Lynching victims were often tortured before they died, and after death their corpses frequently desecrated. Such was the case for Matthew Williams, who was lynched in Salisbury, Md., in 1931.

As The Washington Post’s DeNeen L. Brown wrote last year, Williams was accused of killing a white man over a pay dispute, which he denied. He had been shot in the leg and was in a hospital when he was tied in a straitjacket, thrown out a window and stabbed with ice picks by a mob.

They dragged him three blocks and tied a noose around his neck, taunting him and raising and lowering his body. After he had died by hanging, the mob drove his body through a black neighborhood, cutting off body parts and throwing them onto black families’ porches, shouting, “Make n----- sandwiches!”

The legacy of lynching echoes through to today.

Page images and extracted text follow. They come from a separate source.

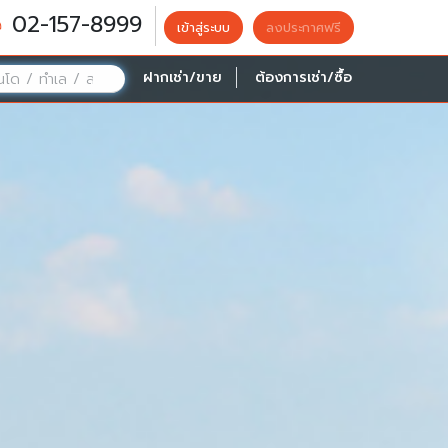
02-157-8999
เข้าสู่ระบบ
ลงประกาศฟรี
ฝากเช่า/ขาย
ต้องการเช่า/ซื้อ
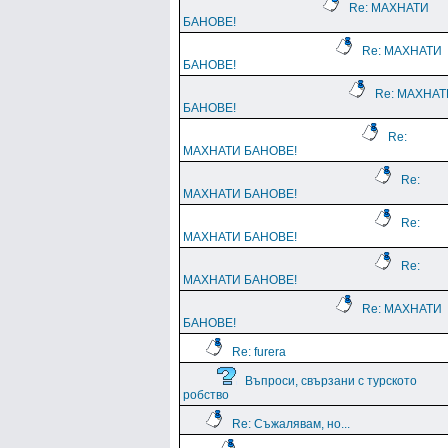
Re: МАХНАТИ
БАНОВЕ!
Re: МАХНАТИ
БАНОВЕ!
Re: МАХНАТ
БАНОВЕ!
Re:
МАХНАТИ БАНОВЕ!
Re:
МАХНАТИ БАНОВЕ!
Re:
МАХНАТИ БАНОВЕ!
Re:
МАХНАТИ БАНОВЕ!
Re: МАХНАТИ
БАНОВЕ!
Re: furera
Въпроси, свързани с турското
робство
Re: Съжалявам, но...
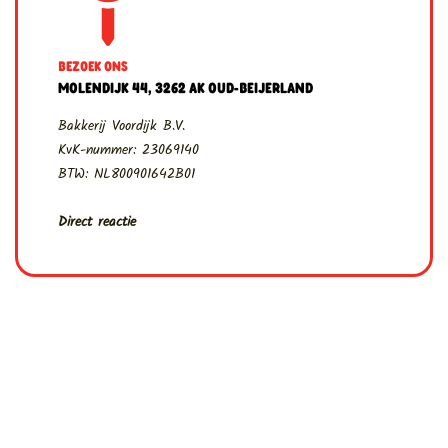
BEZOEK ONS
MOLENDIJK 44, 3262 AK OUD-BEIJERLAND
Bakkerij Voordijk B.V.
KvK-nummer: 23069140
BTW: NL800901642B01
Direct reactie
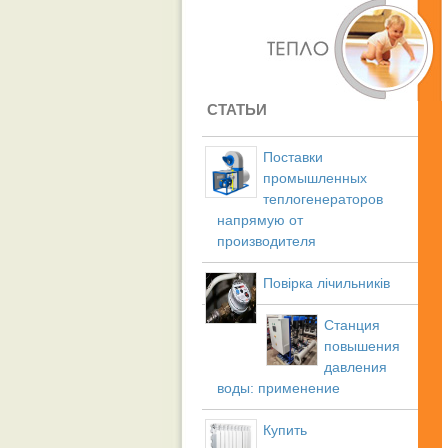
СТАТЬИ
Поставки
промышленных
теплогенераторов
напрямую от
производителя
Повірка лічильників
Станция
повышения
давления
воды: применение
Купить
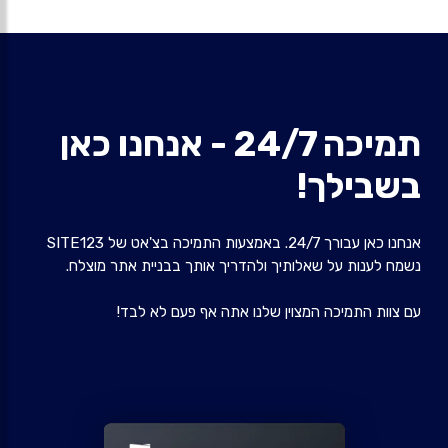
תמיכה 24/7 - אנחנו כאן
בשבילך!
אנחנו כאן עבורך 24/7. באמצעות התמיכה בצ'אט של SITE123
נשמח לענות על שאלותיך ולהדריך אותך בבניית אתר מוצלח.
עם צוות התמיכה המצוין שלנו אתה אף פעם לא לבד!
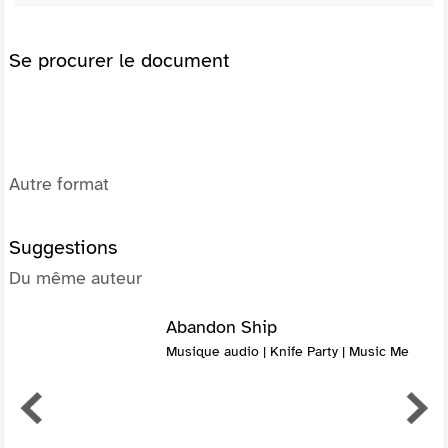
Se procurer le document
Autre format
Suggestions
Du même auteur
Abandon Ship
Musique audio | Knife Party | Music Me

A sign marking the site where 14-year-old Emmett Till’s body was found in 1955 was shot up so many times that the newest version was made out of bulletproof material.

Sometimes, the white mob took photos to sell souvenir postcards. You can view the postcards showing the 1916 lynching of teenager Jesse Washington in Waco, Tex., here.

Although African Americans were most frequently targeted, they were not the only victims of lynching. Some white victims were lynched for helping black people; immigrants from countries like Mexico, China and Australia were also lynched.

The current impeachment inquiry is not the first to be compared to lynching, as Princeton historian Kevin M. Kruse pointed out Tuesday in a tweet.

Fifth, this isn't the first time people have referred to an impeachment proceeding against a president as a "lynching" -- it came up often when conservatives tried to defend Richard Nixon in the Watergate investigation.